> [TEXT SECTION]:
We can note that a 750 MW power station will typically generate 2.5 M Nm3·h–1 of flue gases from which 4 to 5 tons of SO2 have to be removed per hour.

The most conventional process consists in scrubbing the gases in two stages using the wet scrubber method:

  • the flue gases are cooled to approximately 50°C by a semi-closed system having a pH of 0.5, part of which is blown down to the effluent treatment system;
  • the gas is scrubbed using a CaCO3 or Ca(OH)2 slurry maintained at a pH of approximately 4, part of which is blown down to the wastewater treatment system.

These blowdowns then have to be treated to bring them into compliance with federal or local discharge standards. These wastewaters typically consist of acid brine containing suspended gypsum and either SO2 or a mixture of SO2 + NOx depending on the case. They also contain a large number of metals in concentrations that are typically higher than the normal standards on discharges (extremely variable depending on the country or locality concerned) (table 26). This treatment is generally known as FGD whereas, in fact, it refers to the treatment of FGD effluent.

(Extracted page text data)
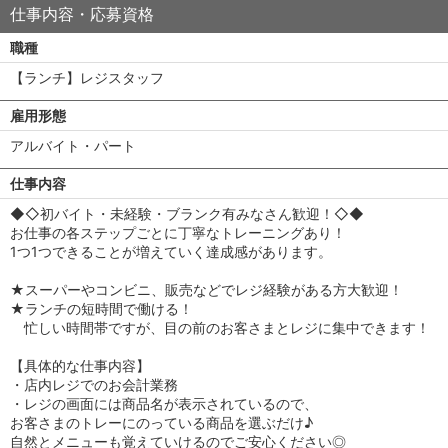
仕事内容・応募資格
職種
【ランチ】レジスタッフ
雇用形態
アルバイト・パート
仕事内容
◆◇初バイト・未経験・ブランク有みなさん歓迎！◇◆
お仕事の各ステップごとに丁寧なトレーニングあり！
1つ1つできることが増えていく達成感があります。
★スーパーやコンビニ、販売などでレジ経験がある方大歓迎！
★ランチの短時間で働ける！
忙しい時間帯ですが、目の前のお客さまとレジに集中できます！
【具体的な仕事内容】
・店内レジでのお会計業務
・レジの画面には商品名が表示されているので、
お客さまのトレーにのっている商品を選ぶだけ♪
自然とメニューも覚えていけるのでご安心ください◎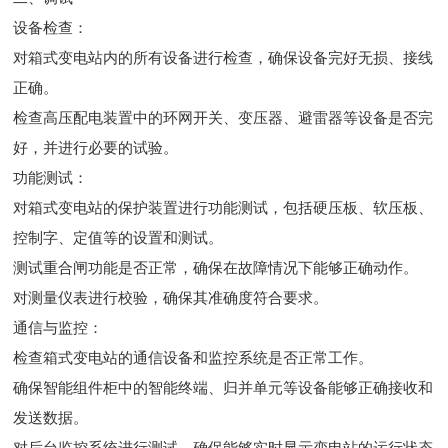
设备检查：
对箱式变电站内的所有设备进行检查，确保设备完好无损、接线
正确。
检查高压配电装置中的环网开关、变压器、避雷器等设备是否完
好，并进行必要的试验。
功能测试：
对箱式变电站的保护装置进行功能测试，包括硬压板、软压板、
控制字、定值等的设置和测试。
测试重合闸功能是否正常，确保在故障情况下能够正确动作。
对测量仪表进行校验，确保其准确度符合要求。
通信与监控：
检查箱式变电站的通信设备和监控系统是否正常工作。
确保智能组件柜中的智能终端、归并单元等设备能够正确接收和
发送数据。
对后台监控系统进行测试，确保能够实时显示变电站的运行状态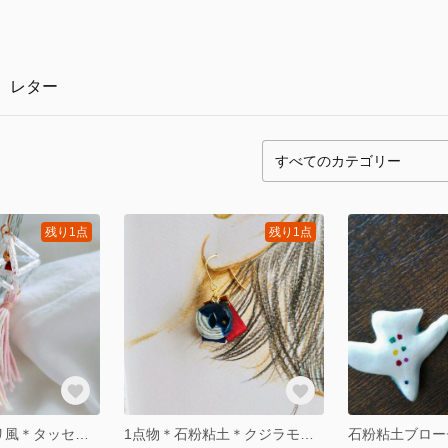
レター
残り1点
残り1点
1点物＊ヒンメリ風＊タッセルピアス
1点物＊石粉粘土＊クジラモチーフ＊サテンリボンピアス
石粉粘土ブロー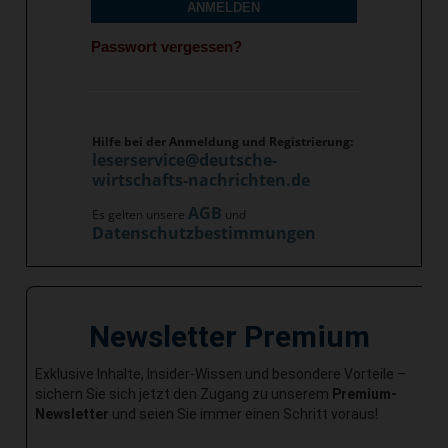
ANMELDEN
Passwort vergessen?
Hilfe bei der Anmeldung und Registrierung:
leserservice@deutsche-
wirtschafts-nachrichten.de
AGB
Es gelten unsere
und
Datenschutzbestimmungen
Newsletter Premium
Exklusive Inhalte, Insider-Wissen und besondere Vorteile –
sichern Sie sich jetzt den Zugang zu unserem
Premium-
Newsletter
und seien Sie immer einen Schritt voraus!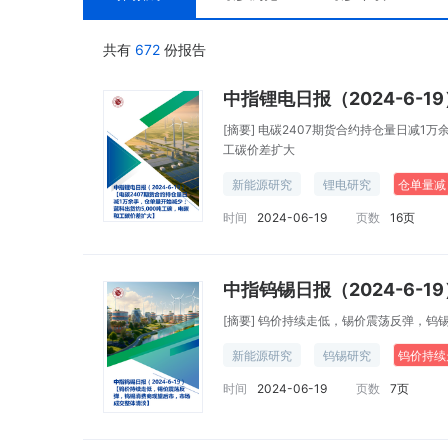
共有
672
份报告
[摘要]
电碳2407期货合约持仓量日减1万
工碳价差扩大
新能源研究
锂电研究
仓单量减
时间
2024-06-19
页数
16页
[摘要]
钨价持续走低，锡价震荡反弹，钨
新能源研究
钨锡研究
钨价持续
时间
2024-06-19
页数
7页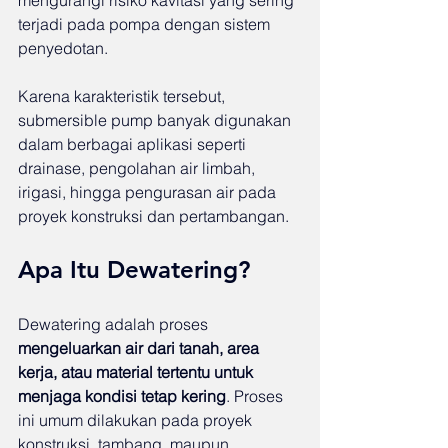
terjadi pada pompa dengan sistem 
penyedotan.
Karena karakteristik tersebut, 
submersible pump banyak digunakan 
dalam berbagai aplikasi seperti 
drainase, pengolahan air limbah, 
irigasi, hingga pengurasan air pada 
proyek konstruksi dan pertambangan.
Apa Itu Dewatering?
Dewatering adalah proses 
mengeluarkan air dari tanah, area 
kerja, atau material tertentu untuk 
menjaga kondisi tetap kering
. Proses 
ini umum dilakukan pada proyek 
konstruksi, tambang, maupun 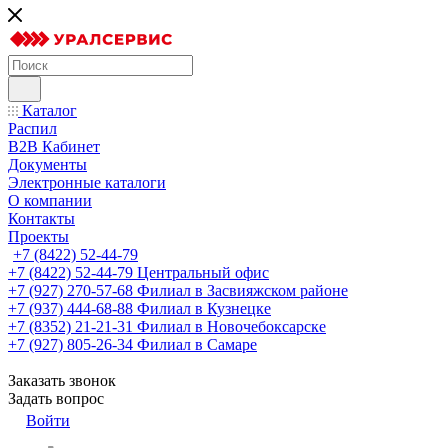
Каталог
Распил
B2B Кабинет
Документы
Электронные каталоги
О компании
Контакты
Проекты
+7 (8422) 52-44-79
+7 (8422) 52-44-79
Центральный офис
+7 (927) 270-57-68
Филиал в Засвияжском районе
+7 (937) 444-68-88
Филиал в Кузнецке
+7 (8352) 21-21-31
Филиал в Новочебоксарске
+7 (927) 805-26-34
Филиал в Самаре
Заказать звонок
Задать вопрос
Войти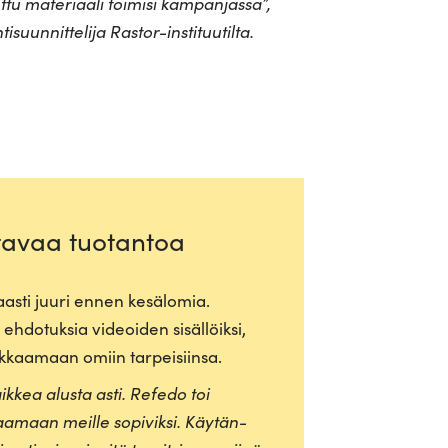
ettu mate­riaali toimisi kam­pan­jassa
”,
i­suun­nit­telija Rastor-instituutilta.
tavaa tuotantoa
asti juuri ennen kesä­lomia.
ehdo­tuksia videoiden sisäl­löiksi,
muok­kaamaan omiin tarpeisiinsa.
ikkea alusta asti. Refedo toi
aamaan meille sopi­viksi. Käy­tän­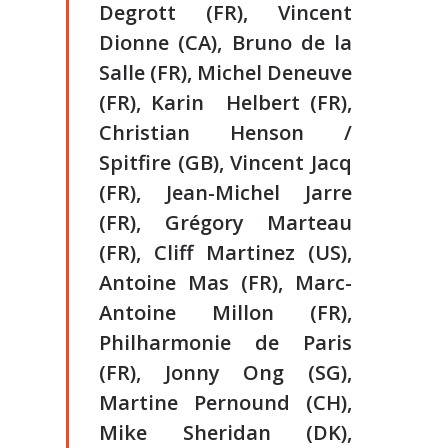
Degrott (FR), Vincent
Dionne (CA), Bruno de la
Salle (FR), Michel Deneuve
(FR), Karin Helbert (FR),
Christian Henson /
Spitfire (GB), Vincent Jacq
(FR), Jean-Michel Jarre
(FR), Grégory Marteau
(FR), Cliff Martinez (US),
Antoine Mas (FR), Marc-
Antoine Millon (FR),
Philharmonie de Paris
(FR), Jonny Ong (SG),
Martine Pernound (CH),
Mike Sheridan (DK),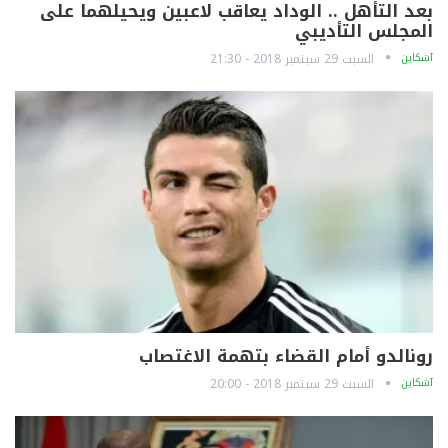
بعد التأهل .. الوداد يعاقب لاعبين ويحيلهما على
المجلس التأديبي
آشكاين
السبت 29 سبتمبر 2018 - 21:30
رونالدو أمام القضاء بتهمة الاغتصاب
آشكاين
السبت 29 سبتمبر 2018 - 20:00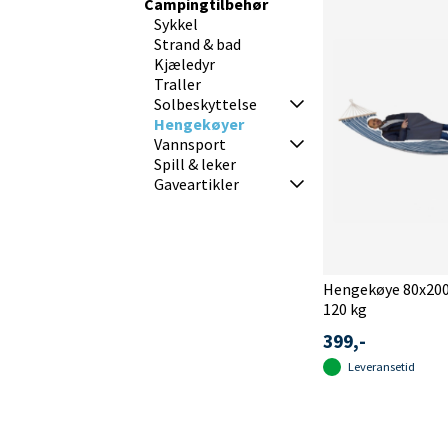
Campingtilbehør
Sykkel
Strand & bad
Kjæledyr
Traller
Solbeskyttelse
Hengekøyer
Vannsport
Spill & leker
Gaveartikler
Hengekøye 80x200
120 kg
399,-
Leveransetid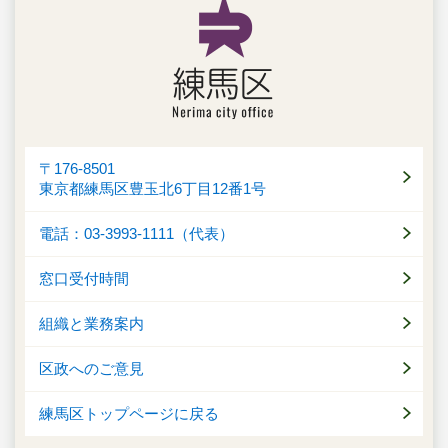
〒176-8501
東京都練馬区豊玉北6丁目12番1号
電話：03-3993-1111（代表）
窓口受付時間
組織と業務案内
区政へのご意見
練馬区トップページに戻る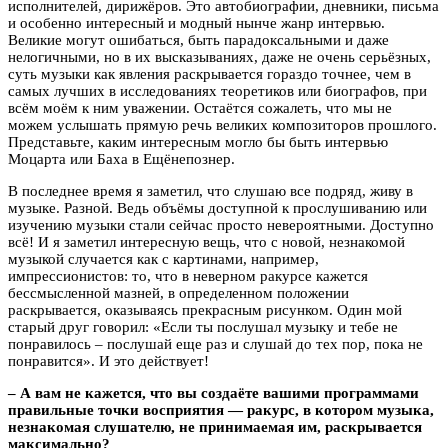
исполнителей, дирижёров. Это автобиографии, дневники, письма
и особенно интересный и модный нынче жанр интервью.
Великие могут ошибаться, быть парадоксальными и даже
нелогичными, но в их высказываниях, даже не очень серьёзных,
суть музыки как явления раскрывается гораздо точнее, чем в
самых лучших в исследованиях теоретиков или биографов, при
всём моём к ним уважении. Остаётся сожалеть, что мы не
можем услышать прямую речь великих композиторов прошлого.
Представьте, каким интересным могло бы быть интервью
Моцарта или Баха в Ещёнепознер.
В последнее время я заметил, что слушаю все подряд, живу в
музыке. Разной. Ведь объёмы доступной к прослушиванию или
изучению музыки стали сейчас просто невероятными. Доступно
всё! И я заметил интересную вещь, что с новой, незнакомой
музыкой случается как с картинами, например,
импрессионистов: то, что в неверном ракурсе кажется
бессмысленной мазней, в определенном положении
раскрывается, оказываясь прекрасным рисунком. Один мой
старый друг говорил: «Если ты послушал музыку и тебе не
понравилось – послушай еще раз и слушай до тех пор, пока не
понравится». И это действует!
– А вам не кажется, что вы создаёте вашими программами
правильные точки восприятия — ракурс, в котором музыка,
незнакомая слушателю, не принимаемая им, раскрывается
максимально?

> [REQUEST 1]:
Answer these questions from the flue gas scrubbing text:
(a) What volume of flue gases will a 750 MW power station typically generate?
(b) To approximately what temperature are the flue gases cooled in the first stage?
(c) At approximately what pH is the CaCO3 or Ca(OH)2 slurry maintained?
> [REQUEST 2]: From the flue gas scrubbing text, echo the part that opens with the words containing "These blowdowns then" and closes with "of FGD effluent.".

> [RESPONSE BOX 1]:
(a) 2.5 M Nm3·h–1
(b) Approximately 50°C
(c) Approximately 4

> [RESPONSE BOX 2]:
These blowdowns then have to be treated to bring them into compliance with federal or local discharge standards. These wastewaters typically consist of acid brine containing suspended gypsum and either SO2 or a mixture of SO2 + NOx depending on the case. They also contain a large number of metals in concentrations that are typically higher than the normal standards on discharges (extremely variable depending on the country or locality concerned) (table 26). This treatment is generally known as FGD whereas, in fact, it refers to the treatment of FGD effluent.